PROMPT: From the line containing "For obtaining media" to the final line of the entries, every line is to be reproduced exactly; no other line belongs in the output.

PROVIDED ENTRIES: Begin

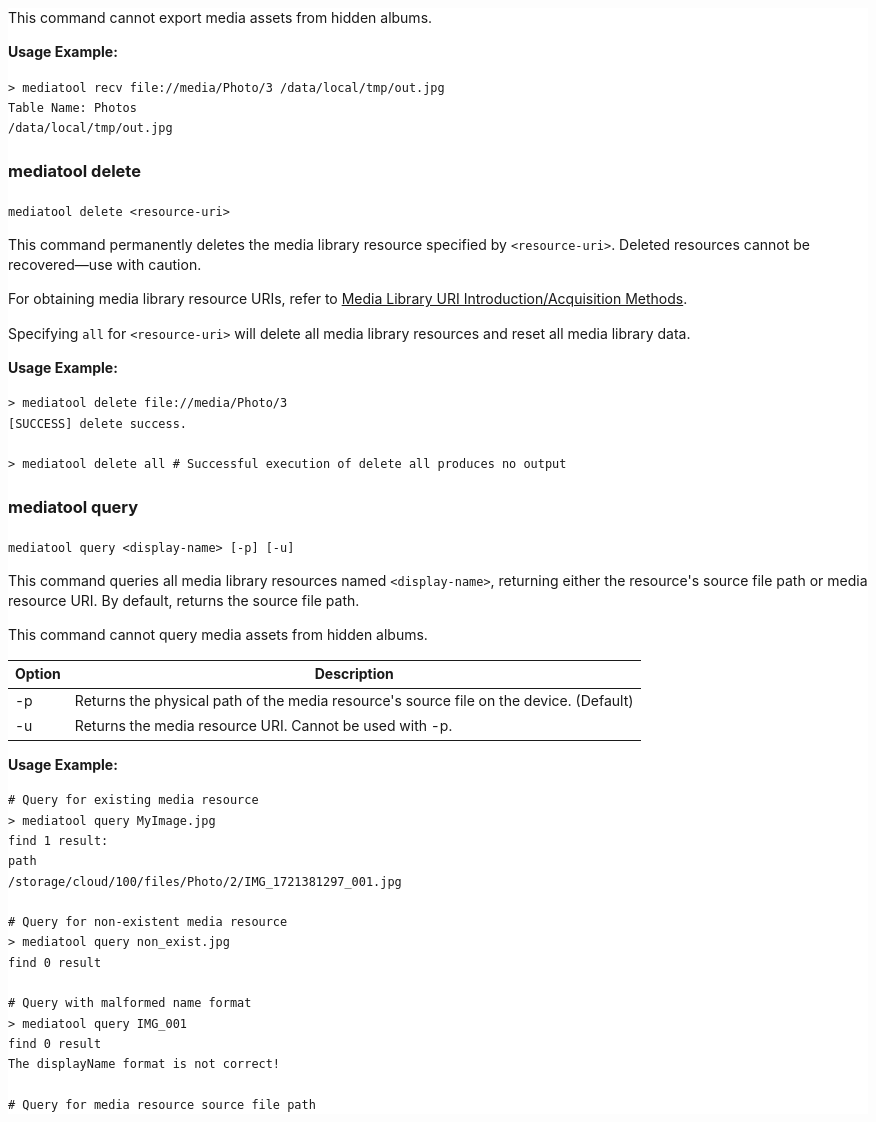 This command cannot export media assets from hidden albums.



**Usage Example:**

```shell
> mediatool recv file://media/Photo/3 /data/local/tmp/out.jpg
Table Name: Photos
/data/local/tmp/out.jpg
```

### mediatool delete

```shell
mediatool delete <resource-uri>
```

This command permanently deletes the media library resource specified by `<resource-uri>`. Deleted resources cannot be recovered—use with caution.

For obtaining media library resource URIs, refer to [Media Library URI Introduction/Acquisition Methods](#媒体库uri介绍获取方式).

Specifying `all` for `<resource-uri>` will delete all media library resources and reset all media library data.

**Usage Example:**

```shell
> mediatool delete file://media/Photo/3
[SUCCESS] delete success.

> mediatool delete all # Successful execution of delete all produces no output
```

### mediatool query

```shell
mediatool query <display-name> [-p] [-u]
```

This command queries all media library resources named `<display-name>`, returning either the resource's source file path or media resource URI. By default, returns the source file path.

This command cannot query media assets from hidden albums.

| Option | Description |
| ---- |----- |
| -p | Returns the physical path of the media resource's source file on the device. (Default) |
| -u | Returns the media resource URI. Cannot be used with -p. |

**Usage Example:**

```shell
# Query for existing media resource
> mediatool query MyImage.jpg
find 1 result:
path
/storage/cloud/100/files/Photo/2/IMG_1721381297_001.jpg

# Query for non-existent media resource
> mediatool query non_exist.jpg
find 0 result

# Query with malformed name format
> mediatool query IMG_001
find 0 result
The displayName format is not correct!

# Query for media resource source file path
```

PROVIDED ENTRIES: End

OUTPUT BELOW:
For obtaining media library resource URIs, refer to [Media Library URI Introduction/Acquisition Methods](#媒体库uri介绍获取方式).

Specifying `all` for `<resource-uri>` will delete all media library resources and reset all media library data.

**Usage Example:**

```shell
> mediatool delete file://media/Photo/3
[SUCCESS] delete success.

> mediatool delete all # Successful execution of delete all produces no output
```

### mediatool query

```shell
mediatool query <display-name> [-p] [-u]
```

This command queries all media library resources named `<display-name>`, returning either the resource's source file path or media resource URI. By default, returns the source file path.

This command cannot query media assets from hidden albums.

| Option | Description |
| ---- |----- |
| -p | Returns the physical path of the media resource's source file on the device. (Default) |
| -u | Returns the media resource URI. Cannot be used with -p. |

**Usage Example:**

```shell
# Query for existing media resource
> mediatool query MyImage.jpg
find 1 result:
path
/storage/cloud/100/files/Photo/2/IMG_1721381297_001.jpg

# Query for non-existent media resource
> mediatool query non_exist.jpg
find 0 result

# Query with malformed name format
> mediatool query IMG_001
find 0 result
The displayName format is not correct!

# Query for media resource source file path
```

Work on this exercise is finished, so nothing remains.